Seit einigen Jahren sei zudem zu beobachten, dass in den Pensionsanlagen sowohl ESG-Kriterien als auch Alternatives stärker berücksichtigt werden. „Pensionsanlagen werden für einen Zeithorizont von vielen Jahrzehnten aufgestellt. Mit diesem langfristigen Anlagehorizont kommen Pensionsanleger an einer klimaneutralen und nachhaltigen Kapitalanlage nicht vorbei“, betont Heiniz. Breit diversifizierte Portfolios hätten 2022 deutlich besser abgeschnitten, da insb. alternative Anlageklassen weniger Wertverluste als Aktien oder Anleihen verzeichneten (wobei das aber auch an den trägeren Preisbildungen der Private Markets liegen könnte, möchte man hinzufügen).

Quelle: WTW. Grafik zur Volldarstellung anklicken.

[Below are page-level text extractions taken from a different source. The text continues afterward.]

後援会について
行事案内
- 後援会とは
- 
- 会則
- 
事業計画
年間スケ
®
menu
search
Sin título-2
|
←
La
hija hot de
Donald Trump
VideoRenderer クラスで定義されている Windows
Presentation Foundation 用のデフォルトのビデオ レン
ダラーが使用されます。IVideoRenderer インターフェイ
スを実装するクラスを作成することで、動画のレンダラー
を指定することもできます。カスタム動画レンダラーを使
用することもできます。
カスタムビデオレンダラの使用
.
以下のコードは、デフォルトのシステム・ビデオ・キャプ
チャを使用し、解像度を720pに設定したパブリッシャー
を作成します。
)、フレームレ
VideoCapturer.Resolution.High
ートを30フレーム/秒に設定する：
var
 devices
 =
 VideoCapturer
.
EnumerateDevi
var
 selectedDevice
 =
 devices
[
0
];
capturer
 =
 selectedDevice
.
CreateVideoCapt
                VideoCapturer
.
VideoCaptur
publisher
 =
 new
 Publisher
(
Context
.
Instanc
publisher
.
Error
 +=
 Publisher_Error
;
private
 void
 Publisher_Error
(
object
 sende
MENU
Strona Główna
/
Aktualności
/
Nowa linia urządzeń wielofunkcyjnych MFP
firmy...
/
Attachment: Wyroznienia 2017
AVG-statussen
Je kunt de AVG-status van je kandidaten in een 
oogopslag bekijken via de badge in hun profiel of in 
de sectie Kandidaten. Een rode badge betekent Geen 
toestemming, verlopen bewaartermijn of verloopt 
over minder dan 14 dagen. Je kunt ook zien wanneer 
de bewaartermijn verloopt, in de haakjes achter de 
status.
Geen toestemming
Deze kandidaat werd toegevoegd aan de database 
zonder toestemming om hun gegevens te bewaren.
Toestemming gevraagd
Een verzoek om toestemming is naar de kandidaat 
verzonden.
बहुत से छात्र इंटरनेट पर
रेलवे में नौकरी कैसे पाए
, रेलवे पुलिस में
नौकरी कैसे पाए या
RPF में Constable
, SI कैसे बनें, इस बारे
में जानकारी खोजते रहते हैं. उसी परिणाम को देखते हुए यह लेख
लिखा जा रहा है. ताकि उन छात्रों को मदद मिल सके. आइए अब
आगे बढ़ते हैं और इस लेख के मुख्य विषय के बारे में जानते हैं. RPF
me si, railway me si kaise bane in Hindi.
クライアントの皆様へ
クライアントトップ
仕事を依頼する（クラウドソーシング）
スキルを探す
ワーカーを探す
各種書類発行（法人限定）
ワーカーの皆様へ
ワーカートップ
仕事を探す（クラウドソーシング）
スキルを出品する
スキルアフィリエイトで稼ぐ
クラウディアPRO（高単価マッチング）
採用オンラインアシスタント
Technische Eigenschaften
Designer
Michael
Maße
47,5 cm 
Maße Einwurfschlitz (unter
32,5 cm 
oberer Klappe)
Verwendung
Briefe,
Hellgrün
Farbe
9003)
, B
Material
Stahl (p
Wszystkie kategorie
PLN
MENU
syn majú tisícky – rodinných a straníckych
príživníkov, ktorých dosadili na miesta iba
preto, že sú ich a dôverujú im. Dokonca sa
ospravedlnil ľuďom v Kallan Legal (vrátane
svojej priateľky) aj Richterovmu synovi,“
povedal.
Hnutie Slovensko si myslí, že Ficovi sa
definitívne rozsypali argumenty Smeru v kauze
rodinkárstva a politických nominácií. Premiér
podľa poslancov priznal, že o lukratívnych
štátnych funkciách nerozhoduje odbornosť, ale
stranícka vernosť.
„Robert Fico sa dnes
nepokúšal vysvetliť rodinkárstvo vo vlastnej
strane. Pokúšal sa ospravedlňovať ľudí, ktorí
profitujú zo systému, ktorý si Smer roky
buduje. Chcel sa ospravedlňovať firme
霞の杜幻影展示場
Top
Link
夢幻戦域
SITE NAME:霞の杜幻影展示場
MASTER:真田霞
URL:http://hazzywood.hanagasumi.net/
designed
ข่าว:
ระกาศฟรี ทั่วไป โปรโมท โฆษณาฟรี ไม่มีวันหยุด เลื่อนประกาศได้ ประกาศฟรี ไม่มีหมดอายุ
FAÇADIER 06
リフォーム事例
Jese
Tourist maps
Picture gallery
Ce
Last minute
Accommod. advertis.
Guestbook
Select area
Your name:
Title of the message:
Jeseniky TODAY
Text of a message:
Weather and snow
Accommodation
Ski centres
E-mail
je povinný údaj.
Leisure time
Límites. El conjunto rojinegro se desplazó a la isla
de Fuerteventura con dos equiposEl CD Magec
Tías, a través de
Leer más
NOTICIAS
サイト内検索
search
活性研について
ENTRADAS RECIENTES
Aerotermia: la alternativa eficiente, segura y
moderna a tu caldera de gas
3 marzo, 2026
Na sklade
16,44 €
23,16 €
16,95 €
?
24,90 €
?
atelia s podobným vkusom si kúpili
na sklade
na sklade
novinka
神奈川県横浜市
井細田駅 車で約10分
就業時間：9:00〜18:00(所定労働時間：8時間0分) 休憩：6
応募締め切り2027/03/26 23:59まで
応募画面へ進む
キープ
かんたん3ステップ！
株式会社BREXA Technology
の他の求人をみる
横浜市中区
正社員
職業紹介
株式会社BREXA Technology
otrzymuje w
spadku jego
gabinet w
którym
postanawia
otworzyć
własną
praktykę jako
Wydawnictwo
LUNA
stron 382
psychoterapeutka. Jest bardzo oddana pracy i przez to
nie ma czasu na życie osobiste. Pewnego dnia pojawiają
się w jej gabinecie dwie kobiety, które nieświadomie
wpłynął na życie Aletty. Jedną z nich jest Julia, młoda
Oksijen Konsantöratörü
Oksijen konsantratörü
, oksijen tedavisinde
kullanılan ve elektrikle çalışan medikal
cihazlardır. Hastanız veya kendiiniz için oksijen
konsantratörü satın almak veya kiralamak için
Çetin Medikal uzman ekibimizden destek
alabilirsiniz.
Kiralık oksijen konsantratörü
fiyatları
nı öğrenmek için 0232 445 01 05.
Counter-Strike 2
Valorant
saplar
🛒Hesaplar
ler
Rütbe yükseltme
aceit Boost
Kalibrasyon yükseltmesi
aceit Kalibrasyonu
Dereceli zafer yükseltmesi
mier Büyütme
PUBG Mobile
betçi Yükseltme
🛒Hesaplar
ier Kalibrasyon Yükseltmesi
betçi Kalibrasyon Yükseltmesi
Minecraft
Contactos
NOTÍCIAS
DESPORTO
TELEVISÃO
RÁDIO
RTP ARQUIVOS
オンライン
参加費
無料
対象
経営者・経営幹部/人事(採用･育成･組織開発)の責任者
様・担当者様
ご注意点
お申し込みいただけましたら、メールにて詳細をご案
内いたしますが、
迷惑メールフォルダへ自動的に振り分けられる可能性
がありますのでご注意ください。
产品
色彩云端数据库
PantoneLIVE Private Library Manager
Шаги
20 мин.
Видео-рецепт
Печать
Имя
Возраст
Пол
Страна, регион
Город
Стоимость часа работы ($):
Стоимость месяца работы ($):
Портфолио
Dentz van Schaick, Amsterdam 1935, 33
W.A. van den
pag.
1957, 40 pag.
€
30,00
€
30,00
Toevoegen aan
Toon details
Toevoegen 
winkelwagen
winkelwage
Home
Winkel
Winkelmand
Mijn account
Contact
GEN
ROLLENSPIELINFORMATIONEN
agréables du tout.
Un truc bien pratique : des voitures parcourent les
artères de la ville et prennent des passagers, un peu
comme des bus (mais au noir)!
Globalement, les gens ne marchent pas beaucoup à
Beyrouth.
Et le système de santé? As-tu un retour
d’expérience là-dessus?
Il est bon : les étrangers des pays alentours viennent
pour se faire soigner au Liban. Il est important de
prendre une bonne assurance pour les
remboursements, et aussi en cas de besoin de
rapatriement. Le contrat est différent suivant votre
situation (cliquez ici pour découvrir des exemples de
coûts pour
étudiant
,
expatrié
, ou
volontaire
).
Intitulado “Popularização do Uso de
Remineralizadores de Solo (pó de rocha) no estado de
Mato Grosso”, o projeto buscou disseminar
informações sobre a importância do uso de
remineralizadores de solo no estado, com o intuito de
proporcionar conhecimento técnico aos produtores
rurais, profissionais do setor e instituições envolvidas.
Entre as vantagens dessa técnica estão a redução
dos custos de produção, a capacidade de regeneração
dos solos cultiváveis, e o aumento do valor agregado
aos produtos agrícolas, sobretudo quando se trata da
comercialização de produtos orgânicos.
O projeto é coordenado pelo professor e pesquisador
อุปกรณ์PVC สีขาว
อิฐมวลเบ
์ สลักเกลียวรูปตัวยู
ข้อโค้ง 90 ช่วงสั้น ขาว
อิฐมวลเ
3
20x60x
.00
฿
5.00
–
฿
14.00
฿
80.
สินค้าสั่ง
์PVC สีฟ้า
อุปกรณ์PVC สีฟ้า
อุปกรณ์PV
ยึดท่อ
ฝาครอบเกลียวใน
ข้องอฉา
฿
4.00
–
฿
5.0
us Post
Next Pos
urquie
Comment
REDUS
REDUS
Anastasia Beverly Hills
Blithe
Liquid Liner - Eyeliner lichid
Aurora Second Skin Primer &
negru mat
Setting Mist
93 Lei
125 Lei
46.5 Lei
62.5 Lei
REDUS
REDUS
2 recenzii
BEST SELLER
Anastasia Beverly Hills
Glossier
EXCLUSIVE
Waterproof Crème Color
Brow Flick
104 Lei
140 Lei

Hintergrundinformationen zur Studie

Auch die WTW-Studie „DAX-Pensionswerke 2022“ basiert auf den Geschäftsberichten der 40 DAX-Unternehmen, einschließlich der Anhangangaben zu den Pensionsverpflichtungen sowie weiterer öffentlich zugänglicher Daten. Per 21. März 2022 hatten 32 Indexmitglieder ihre Zahlen für das Geschäftsjahr 2022 vorgelegt. Bei acht Unternehmen, deren aktuelle Daten noch nicht veröffentlicht sind, hat WTW die Vorjahreswerte berücksichtigt und damit Hochrechnungen durchgeführt. Die aktuellen Zahlen zum DAX-40 beziehen sich auf den Stand des Index Ende 2022. Die dargestellten Vorjahreszahlen stellen die tatsächlichen Ist-Werte des DAX 40 zum Ende 2021 dar. Die der Auswertung zugrunde liegende WTW-Datenbank ermöglicht Vergleiche bis ins Jahr 1999.